> **Problem to work on**: Keeping each line intact, print the whole listing.

----------------------------------------

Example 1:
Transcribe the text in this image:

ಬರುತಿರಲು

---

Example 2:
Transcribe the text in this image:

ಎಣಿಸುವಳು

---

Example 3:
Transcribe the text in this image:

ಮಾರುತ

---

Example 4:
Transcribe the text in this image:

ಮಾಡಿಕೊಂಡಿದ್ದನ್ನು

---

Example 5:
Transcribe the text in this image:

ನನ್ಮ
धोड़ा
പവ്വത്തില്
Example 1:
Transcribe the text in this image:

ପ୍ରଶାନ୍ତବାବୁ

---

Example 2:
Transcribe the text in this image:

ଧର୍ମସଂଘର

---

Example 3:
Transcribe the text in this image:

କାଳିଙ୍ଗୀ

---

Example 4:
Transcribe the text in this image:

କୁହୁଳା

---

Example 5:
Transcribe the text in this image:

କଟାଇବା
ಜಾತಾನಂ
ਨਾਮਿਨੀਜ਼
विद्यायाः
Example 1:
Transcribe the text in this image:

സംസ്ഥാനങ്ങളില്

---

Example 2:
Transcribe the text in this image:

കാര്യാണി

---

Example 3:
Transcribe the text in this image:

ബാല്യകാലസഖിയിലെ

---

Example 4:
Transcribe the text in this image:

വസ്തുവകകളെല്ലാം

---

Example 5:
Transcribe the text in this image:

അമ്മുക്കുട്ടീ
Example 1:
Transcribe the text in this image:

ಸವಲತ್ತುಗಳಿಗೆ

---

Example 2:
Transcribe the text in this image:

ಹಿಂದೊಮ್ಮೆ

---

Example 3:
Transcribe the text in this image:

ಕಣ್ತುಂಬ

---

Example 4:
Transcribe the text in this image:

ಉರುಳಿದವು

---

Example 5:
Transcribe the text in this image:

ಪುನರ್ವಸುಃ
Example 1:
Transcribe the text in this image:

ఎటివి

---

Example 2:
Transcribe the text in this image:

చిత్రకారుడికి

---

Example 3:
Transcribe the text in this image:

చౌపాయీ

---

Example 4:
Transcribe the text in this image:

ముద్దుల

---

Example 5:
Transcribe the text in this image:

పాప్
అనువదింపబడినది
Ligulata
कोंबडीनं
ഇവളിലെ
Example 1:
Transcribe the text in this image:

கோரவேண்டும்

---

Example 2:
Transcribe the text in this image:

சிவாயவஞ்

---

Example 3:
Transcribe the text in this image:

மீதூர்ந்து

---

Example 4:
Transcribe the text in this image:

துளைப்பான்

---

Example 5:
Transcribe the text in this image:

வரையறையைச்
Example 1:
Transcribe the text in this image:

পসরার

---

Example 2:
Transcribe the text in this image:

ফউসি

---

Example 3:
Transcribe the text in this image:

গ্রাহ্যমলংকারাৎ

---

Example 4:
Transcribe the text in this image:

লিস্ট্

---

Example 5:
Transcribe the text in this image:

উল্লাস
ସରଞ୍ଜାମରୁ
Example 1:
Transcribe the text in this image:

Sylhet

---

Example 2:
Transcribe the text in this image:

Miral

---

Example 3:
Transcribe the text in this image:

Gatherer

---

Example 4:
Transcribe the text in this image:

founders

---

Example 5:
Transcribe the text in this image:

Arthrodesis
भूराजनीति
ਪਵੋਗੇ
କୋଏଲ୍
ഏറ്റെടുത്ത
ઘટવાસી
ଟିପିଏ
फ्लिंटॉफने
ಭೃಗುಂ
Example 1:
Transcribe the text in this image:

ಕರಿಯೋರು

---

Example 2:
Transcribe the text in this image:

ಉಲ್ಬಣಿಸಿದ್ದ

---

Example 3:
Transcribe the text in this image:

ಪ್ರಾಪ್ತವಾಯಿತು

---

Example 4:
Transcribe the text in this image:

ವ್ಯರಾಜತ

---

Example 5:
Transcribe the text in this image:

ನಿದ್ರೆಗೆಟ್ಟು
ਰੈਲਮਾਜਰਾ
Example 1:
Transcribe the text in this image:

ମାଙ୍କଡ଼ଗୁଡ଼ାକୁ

----------------------------------------

> **Final answer**:
Example 1:
Transcribe the text in this image:

ಬರುತಿರಲು

---

Example 2:
Transcribe the text in this image:

ಎಣಿಸುವಳು

---

Example 3:
Transcribe the text in this image:

ಮಾರುತ

---

Example 4:
Transcribe the text in this image:

ಮಾಡಿಕೊಂಡಿದ್ದನ್ನು

---

Example 5:
Transcribe the text in this image:

ನನ್ಮ
धोड़ा
പവ്വത്തില്
Example 1:
Transcribe the text in this image:

ପ୍ରଶାନ୍ତବାବୁ

---

Example 2:
Transcribe the text in this image:

ଧର୍ମସଂଘର

---

Example 3:
Transcribe the text in this image:

କାଳିଙ୍ଗୀ

---

Example 4:
Transcribe the text in this image:

କୁହୁଳା

---

Example 5:
Transcribe the text in this image:

କଟାଇବା
ಜಾತಾನಂ
ਨਾਮਿਨੀਜ਼
विद्यायाः
Example 1:
Transcribe the text in this image:

സംസ്ഥാനങ്ങളില്

---

Example 2:
Transcribe the text in this image:

കാര്യാണി

---

Example 3:
Transcribe the text in this image:

ബാല്യകാലസഖിയിലെ

---

Example 4:
Transcribe the text in this image:

വസ്തുവകകളെല്ലാം

---

Example 5:
Transcribe the text in this image:

അമ്മുക്കുട്ടീ
Example 1:
Transcribe the text in this image:

ಸವಲತ್ತುಗಳಿಗೆ

---

Example 2:
Transcribe the text in this image:

ಹಿಂದೊಮ್ಮೆ

---

Example 3:
Transcribe the text in this image:

ಕಣ್ತುಂಬ

---

Example 4:
Transcribe the text in this image:

ಉರುಳಿದವು

---

Example 5:
Transcribe the text in this image:

ಪುನರ್ವಸುಃ
Example 1:
Transcribe the text in this image:

ఎటివి

---

Example 2:
Transcribe the text in this image:

చిత్రకారుడికి

---

Example 3:
Transcribe the text in this image:

చౌపాయీ

---

Example 4:
Transcribe the text in this image:

ముద్దుల

---

Example 5:
Transcribe the text in this image:

పాప్
అనువదింపబడినది
Ligulata
कोंबडीनं
ഇവളിലെ
Example 1:
Transcribe the text in this image:

கோரவேண்டும்

---

Example 2:
Transcribe the text in this image:

சிவாயவஞ்

---

Example 3:
Transcribe the text in this image:

மீதூர்ந்து

---

Example 4:
Transcribe the text in this image:

துளைப்பான்

---

Example 5:
Transcribe the text in this image:

வரையறையைச்
Example 1:
Transcribe the text in this image:

পসরার

---

Example 2:
Transcribe the text in this image:

ফউসি

---

Example 3:
Transcribe the text in this image:

গ্রাহ্যমলংকারাৎ

---

Example 4:
Transcribe the text in this image:

লিস্ট্

---

Example 5:
Transcribe the text in this image:

উল্লাস
ସରଞ୍ଜାମରୁ
Example 1:
Transcribe the text in this image:

Sylhet

---

Example 2:
Transcribe the text in this image:

Miral

---

Example 3:
Transcribe the text in this image:

Gatherer

---

Example 4:
Transcribe the text in this image:

founders

---

Example 5:
Transcribe the text in this image:

Arthrodesis
भूराजनीति
ਪਵੋਗੇ
କୋଏଲ୍
ഏറ്റെടുത്ത
ઘટવાસી
ଟିପିଏ
फ्लिंटॉफने
ಭೃಗುಂ
Example 1:
Transcribe the text in this image:

ಕರಿಯೋರು

---

Example 2:
Transcribe the text in this image:

ಉಲ್ಬಣಿಸಿದ್ದ

---

Example 3:
Transcribe the text in this image:

ಪ್ರಾಪ್ತವಾಯಿತು

---

Example 4:
Transcribe the text in this image:

ವ್ಯರಾಜತ

---

Example 5:
Transcribe the text in this image:

ನಿದ್ರೆಗೆಟ್ಟು
ਰੈਲਮਾਜਰਾ
Example 1:
Transcribe the text in this image:

ମାଙ୍କଡ଼ଗୁଡ଼ାକୁ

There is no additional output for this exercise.